== GOAL ==
Print the following material again line for line, keeping every word, number, and punctuation mark unchanged.

== STORED RECORDS ==

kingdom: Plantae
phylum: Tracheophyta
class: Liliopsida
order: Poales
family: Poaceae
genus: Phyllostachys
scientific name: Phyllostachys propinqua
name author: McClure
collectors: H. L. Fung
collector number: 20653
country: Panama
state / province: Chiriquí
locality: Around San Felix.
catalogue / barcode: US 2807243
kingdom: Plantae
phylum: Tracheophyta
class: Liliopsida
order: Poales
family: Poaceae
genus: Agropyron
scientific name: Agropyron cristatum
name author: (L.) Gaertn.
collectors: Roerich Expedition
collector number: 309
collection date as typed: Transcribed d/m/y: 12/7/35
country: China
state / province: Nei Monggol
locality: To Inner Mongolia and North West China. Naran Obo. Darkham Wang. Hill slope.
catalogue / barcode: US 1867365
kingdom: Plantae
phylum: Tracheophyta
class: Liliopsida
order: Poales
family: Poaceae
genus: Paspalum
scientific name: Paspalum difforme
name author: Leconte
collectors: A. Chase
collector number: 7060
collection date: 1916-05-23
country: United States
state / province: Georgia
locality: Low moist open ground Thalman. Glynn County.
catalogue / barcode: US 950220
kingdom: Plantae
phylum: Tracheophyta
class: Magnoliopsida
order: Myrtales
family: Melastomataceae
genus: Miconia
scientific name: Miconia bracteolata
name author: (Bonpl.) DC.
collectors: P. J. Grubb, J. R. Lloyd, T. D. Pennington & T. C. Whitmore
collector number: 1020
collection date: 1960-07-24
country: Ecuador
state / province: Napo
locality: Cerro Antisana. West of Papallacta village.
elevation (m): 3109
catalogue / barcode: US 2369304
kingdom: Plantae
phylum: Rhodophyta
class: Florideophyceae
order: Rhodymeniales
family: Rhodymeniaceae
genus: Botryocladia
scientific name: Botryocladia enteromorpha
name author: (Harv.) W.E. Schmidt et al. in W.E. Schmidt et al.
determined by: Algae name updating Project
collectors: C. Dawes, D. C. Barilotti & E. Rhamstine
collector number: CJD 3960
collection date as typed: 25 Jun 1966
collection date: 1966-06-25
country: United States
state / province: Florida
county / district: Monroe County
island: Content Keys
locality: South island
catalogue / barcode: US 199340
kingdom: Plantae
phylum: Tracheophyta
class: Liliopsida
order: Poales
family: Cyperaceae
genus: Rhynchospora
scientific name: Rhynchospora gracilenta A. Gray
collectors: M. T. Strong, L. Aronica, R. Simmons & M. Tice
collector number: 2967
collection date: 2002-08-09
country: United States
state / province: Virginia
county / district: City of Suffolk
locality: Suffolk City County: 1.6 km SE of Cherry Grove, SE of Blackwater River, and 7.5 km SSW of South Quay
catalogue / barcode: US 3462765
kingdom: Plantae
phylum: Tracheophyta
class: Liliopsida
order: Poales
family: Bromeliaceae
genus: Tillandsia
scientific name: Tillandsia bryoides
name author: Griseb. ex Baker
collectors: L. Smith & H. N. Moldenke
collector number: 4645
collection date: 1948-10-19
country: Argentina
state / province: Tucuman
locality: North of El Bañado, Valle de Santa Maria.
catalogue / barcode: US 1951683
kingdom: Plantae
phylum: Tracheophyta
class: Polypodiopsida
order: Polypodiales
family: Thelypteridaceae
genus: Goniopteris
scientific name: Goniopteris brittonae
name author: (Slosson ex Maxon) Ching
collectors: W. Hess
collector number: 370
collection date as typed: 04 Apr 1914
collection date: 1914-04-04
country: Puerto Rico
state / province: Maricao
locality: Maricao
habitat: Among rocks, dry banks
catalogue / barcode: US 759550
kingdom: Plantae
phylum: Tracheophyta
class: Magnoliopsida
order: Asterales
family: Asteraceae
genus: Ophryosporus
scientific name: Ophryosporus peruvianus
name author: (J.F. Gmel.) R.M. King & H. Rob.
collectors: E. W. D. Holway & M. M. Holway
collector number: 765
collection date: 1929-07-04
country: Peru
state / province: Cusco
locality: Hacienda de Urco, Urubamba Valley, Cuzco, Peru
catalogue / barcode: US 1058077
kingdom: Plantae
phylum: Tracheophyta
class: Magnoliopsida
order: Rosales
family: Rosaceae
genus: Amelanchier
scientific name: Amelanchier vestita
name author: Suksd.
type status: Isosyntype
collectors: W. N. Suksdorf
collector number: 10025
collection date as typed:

== EXERCISE RESPONSE ==
kingdom: Plantae
phylum: Tracheophyta
class: Liliopsida
order: Poales
family: Poaceae
genus: Phyllostachys
scientific name: Phyllostachys propinqua
name author: McClure
collectors: H. L. Fung
collector number: 20653
country: Panama
state / province: Chiriquí
locality: Around San Felix.
catalogue / barcode: US 2807243
kingdom: Plantae
phylum: Tracheophyta
class: Liliopsida
order: Poales
family: Poaceae
genus: Agropyron
scientific name: Agropyron cristatum
name author: (L.) Gaertn.
collectors: Roerich Expedition
collector number: 309
collection date as typed: Transcribed d/m/y: 12/7/35
country: China
state / province: Nei Monggol
locality: To Inner Mongolia and North West China. Naran Obo. Darkham Wang. Hill slope.
catalogue / barcode: US 1867365
kingdom: Plantae
phylum: Tracheophyta
class: Liliopsida
order: Poales
family: Poaceae
genus: Paspalum
scientific name: Paspalum difforme
name author: Leconte
collectors: A. Chase
collector number: 7060
collection date: 1916-05-23
country: United States
state / province: Georgia
locality: Low moist open ground Thalman. Glynn County.
catalogue / barcode: US 950220
kingdom: Plantae
phylum: Tracheophyta
class: Magnoliopsida
order: Myrtales
family: Melastomataceae
genus: Miconia
scientific name: Miconia bracteolata
name author: (Bonpl.) DC.
collectors: P. J. Grubb, J. R. Lloyd, T. D. Pennington & T. C. Whitmore
collector number: 1020
collection date: 1960-07-24
country: Ecuador
state / province: Napo
locality: Cerro Antisana. West of Papallacta village.
elevation (m): 3109
catalogue / barcode: US 2369304
kingdom: Plantae
phylum: Rhodophyta
class: Florideophyceae
order: Rhodymeniales
family: Rhodymeniaceae
genus: Botryocladia
scientific name: Botryocladia enteromorpha
name author: (Harv.) W.E. Schmidt et al. in W.E. Schmidt et al.
determined by: Algae name updating Project
collectors: C. Dawes, D. C. Barilotti & E. Rhamstine
collector number: CJD 3960
collection date as typed: 25 Jun 1966
collection date: 1966-06-25
country: United States
state / province: Florida
county / district: Monroe County
island: Content Keys
locality: South island
catalogue / barcode: US 199340
kingdom: Plantae
phylum: Tracheophyta
class: Liliopsida
order: Poales
family: Cyperaceae
genus: Rhynchospora
scientific name: Rhynchospora gracilenta A. Gray
collectors: M. T. Strong, L. Aronica, R. Simmons & M. Tice
collector number: 2967
collection date: 2002-08-09
country: United States
state / province: Virginia
county / district: City of Suffolk
locality: Suffolk City County: 1.6 km SE of Cherry Grove, SE of Blackwater River, and 7.5 km SSW of South Quay
catalogue / barcode: US 3462765
kingdom: Plantae
phylum: Tracheophyta
class: Liliopsida
order: Poales
family: Bromeliaceae
genus: Tillandsia
scientific name: Tillandsia bryoides
name author: Griseb. ex Baker
collectors: L. Smith & H. N. Moldenke
collector number: 4645
collection date: 1948-10-19
country: Argentina
state / province: Tucuman
locality: North of El Bañado, Valle de Santa Maria.
catalogue / barcode: US 1951683
kingdom: Plantae
phylum: Tracheophyta
class: Polypodiopsida
order: Polypodiales
family: Thelypteridaceae
genus: Goniopteris
scientific name: Goniopteris brittonae
name author: (Slosson ex Maxon) Ching
collectors: W. Hess
collector number: 370
collection date as typed: 04 Apr 1914
collection date: 1914-04-04
country: Puerto Rico
state / province: Maricao
locality: Maricao
habitat: Among rocks, dry banks
catalogue / barcode: US 759550
kingdom: Plantae
phylum: Tracheophyta
class: Magnoliopsida
order: Asterales
family: Asteraceae
genus: Ophryosporus
scientific name: Ophryosporus peruvianus
name author: (J.F. Gmel.) R.M. King & H. Rob.
collectors: E. W. D. Holway & M. M. Holway
collector number: 765
collection date: 1929-07-04
country: Peru
state / province: Cusco
locality: Hacienda de Urco, Urubamba Valley, Cuzco, Peru
catalogue / barcode: US 1058077
kingdom: Plantae
phylum: Tracheophyta
class: Magnoliopsida
order: Rosales
family: Rosaceae
genus: Amelanchier
scientific name: Amelanchier vestita
name author: Suksd.
type status: Isosyntype
collectors: W. N. Suksdorf
collector number: 10025
collection date as typed:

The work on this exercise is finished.